Masterpieces ($78M to $450M)

Works so famous that every model almost certainly encountered them and their prices in training. These test whether models can recognize iconic works from images alone and whether that recognition leads to calibrated estimates or just a vague sense that something looks expensive.

Title	Artist	Year	Auction Price
Salvator Mundi	Leonardo da Vinci	c. 1499–1510	$450.3M
Nu couché	Amedeo Modigliani	1917–18	$170.4M
The Scream	Edvard Munch	1895	$119.9M
Portrait of Dr. Gachet	Vincent van Gogh	1890	$82.5M
Bal du moulin de la Galette	Pierre-Auguste Renoir	1876	$78.1M

Recent Out-of-Distribution ($54M to $236M)

Famous artists, but specific works that sold at auction in November 2025, close to or just past most model training cutoffs. The models know these artists' styles and general market tiers from training, but the specific November 2025 hammer prices were unlikely to be in the training data. This is the cleanest test of genuine visual appraisal in the entire dataset.
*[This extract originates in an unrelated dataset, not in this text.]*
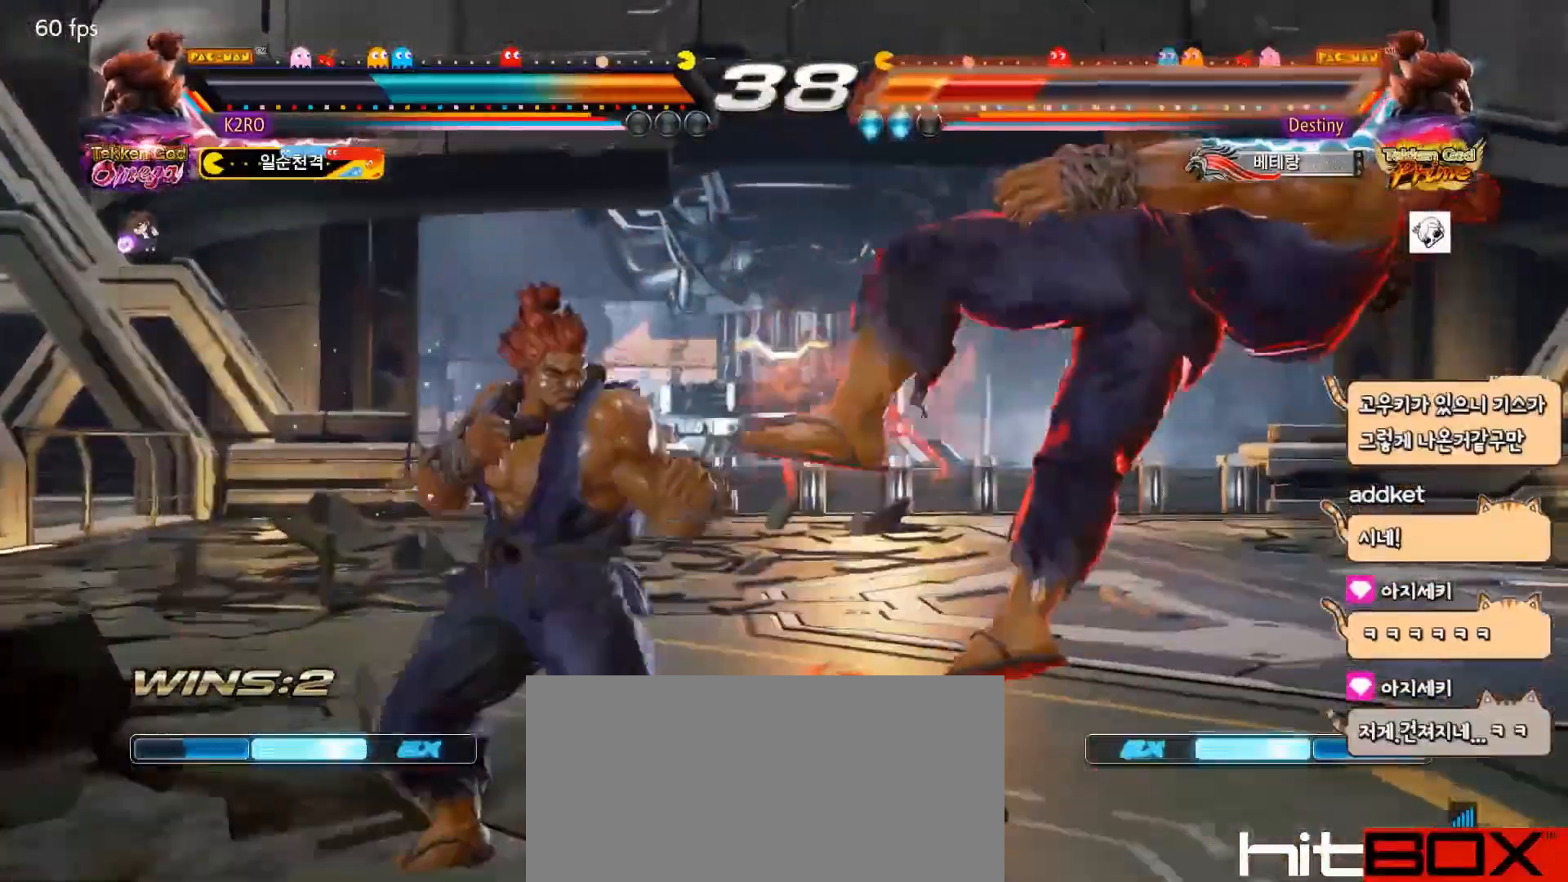
{"buttons": ["DPAD_RIGHT"], "events": [[17, "DPAD_RIGHT", "down"], [183, "SQUARE", "down"], [217, "DPAD_RIGHT", "up"], [267, "SQUARE", "up"], [500, "DPAD_RIGHT", "down"]]}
Title	Artist	Year	Auction Price
Bildnis Elisabeth Lederer	Gustav Klimt	1914–16	$236.4M
Blumenwiese (Blooming Meadow)	Gustav Klimt	c. 1908	$86.0M
Romans Parisiens (still life)	Vincent van Gogh	1887	$62.7M
No. 31 (Yellow Stripe)	Mark Rothko	1958	$62.2M
El sueño (The Dream)	Frida Kahlo	1940	$54.7M

Contemporary Art ($4.7M to $25M)

Popular living artists whose works sell for serious money but sit a tier below the historic Old Masters. Their visual style is often unmistakable (a Yoshitomo Nara is hard to miss), but the actual price tier is set by gallery representation, critical reputation, and collector networks. This category tests whether models can read the style that is in the image and still place the work at a contemporary price level rather than at masterpiece tier.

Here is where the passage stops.